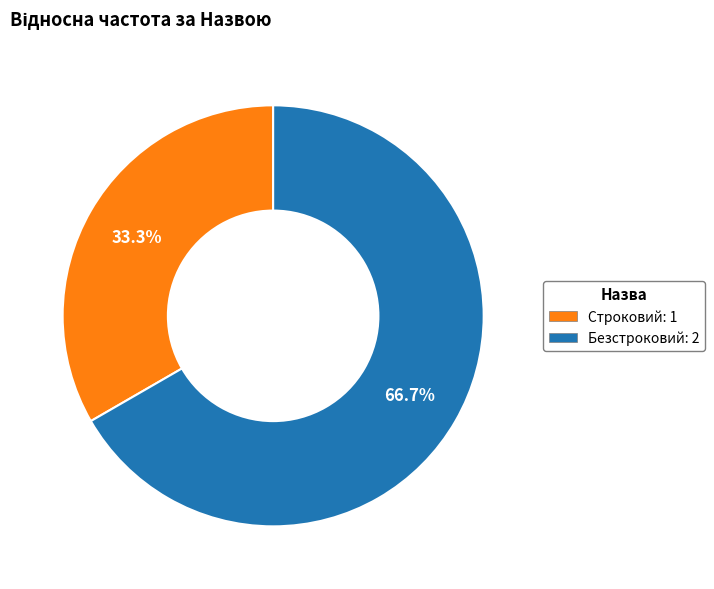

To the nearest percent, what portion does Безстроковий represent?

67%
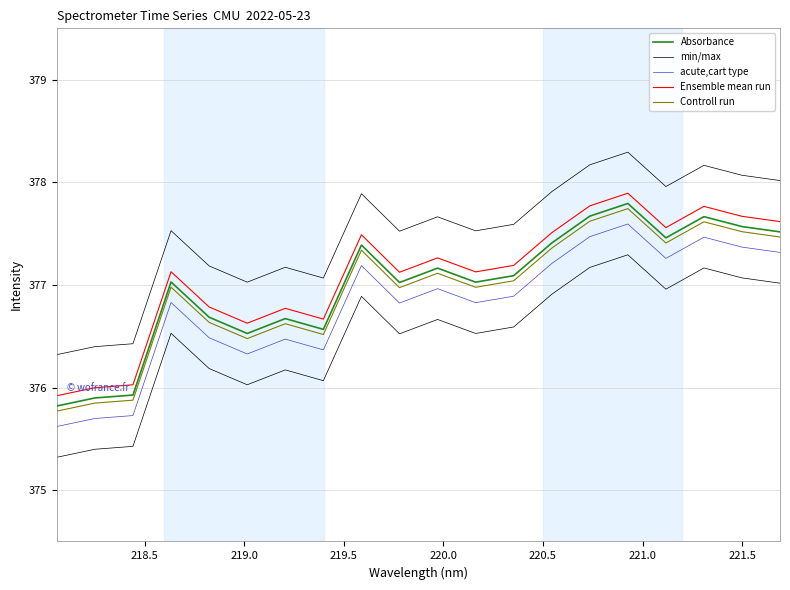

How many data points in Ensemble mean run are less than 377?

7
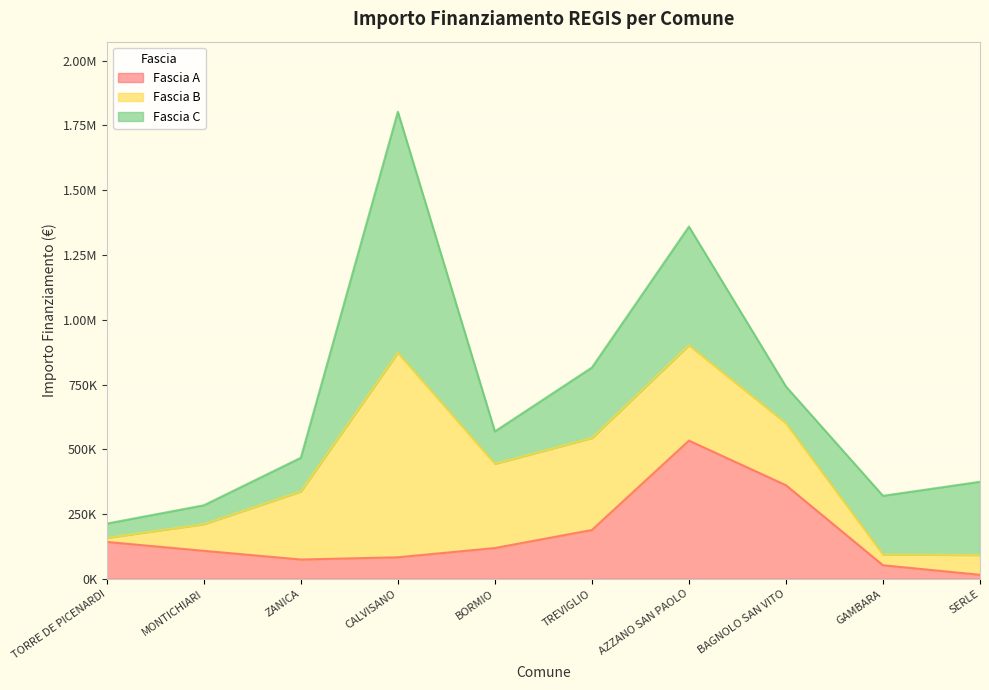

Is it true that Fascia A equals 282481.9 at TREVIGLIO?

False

TASK OBJECTIVE: Which lines of the listing above contain the string "data", counting only matches with the same uppercase and lowercase letters? Pull out each such line in full.

ANSWER FOR THE TASK:
How many data points in Ensemble mean run are less than 377?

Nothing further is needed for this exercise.